As more Americans take advantage of genetic testing to pinpoint the makeup of their DNA, the technology is coming head-to-head with the country’s deep-rooted obsession with race and racial myths. This is perhaps no more true than for the growing number of self-identified European-Americans who learn they are actually part African.
For those who are surprised by their genetic heritage, the new information can often set into motion a complicated recalibration of how they view their identity.

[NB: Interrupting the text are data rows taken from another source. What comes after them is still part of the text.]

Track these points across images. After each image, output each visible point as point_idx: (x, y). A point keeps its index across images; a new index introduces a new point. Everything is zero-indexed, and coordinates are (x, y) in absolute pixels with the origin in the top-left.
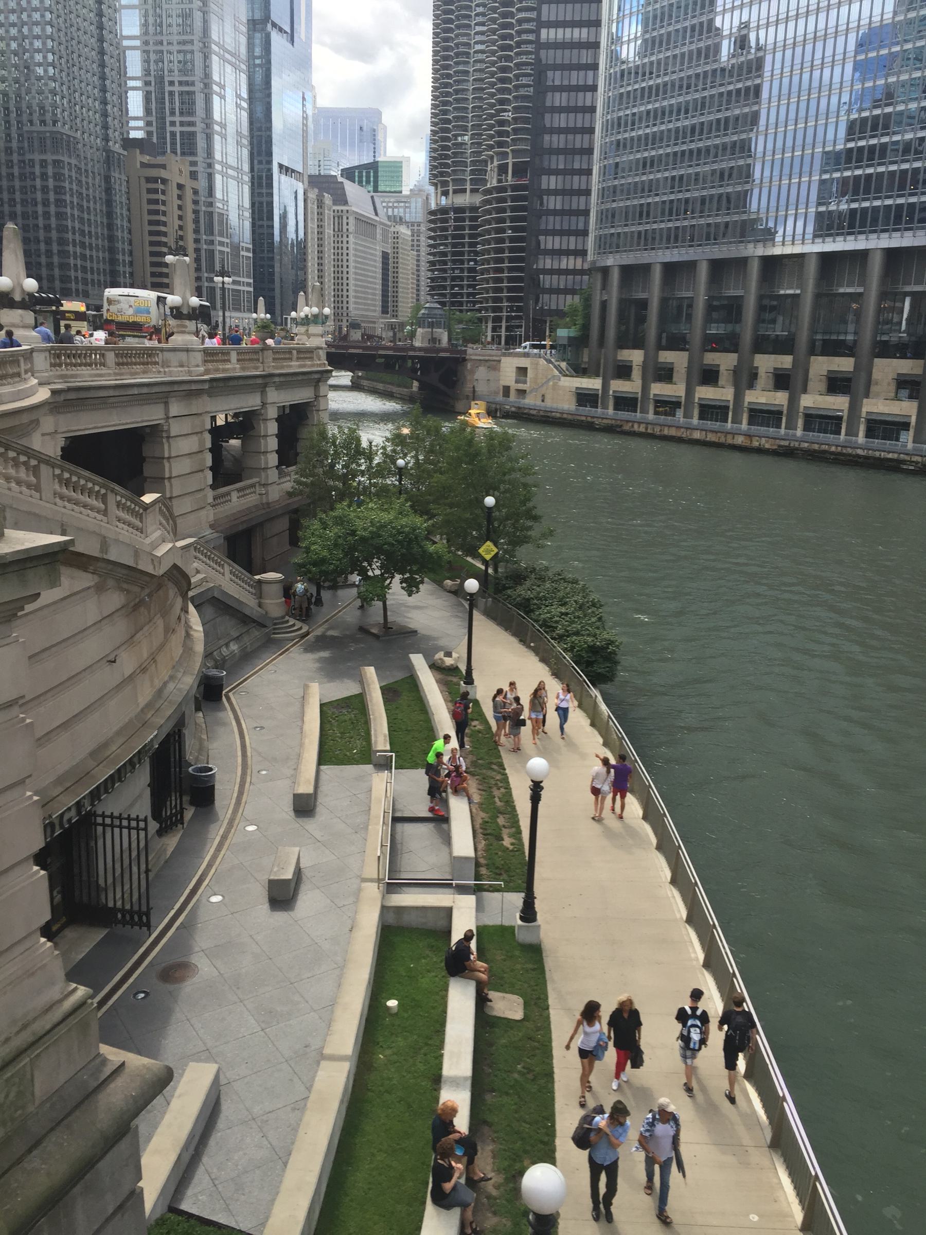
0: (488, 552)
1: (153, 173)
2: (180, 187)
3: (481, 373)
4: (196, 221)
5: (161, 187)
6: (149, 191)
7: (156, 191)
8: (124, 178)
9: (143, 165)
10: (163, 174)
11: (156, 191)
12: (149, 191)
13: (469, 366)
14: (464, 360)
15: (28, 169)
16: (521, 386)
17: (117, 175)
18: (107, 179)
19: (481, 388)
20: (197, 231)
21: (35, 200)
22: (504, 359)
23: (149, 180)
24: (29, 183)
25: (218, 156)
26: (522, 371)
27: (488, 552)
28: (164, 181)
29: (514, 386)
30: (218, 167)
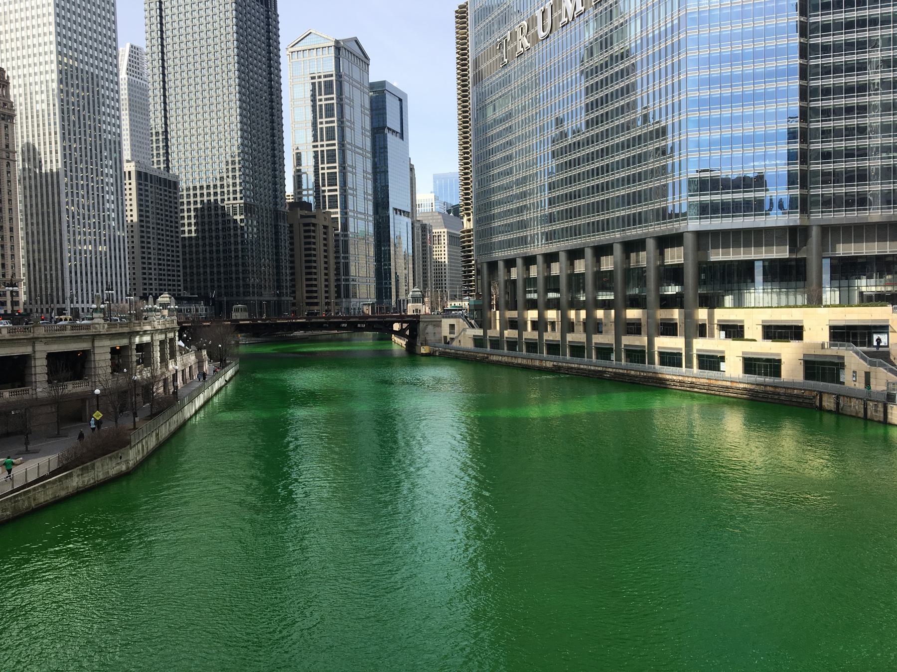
0: (98, 416)
1: (308, 221)
2: (325, 227)
3: (430, 329)
4: (337, 246)
5: (313, 228)
6: (305, 231)
7: (309, 231)
8: (287, 225)
9: (302, 217)
10: (313, 221)
11: (309, 231)
12: (305, 231)
13: (421, 325)
14: (419, 322)
15: (227, 225)
16: (452, 336)
17: (282, 224)
18: (276, 226)
19: (430, 338)
20: (337, 252)
21: (230, 242)
22: (443, 320)
23: (306, 225)
24: (228, 232)
25: (350, 207)
26: (452, 326)
27: (98, 416)
28: (314, 225)
29: (449, 336)
30: (351, 214)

Nicole Persley, who grew up in Nokesville, Virginia, was stunned to learn that she is part African. Her youth could not have been whiter. In the 1970s and ’80s in her rural home town, she went to school with farmers’ kids who listened to country music and sometimes made racist jokes. She was, as she recalls, “basically raised a Southern white girl.”
…when the mixing happened several generations back, it can take people by surprise. While little data exists comparing people’s perceptions with the reality of their ethnic makeup, a 2014 study of 23andMe customers found that around 5,200, or roughly 3.5 percent, of 148,789 self-identified European-Americans had 1 percent or more African ancestry, meaning they had a probable black ancestor going back about six generations or less.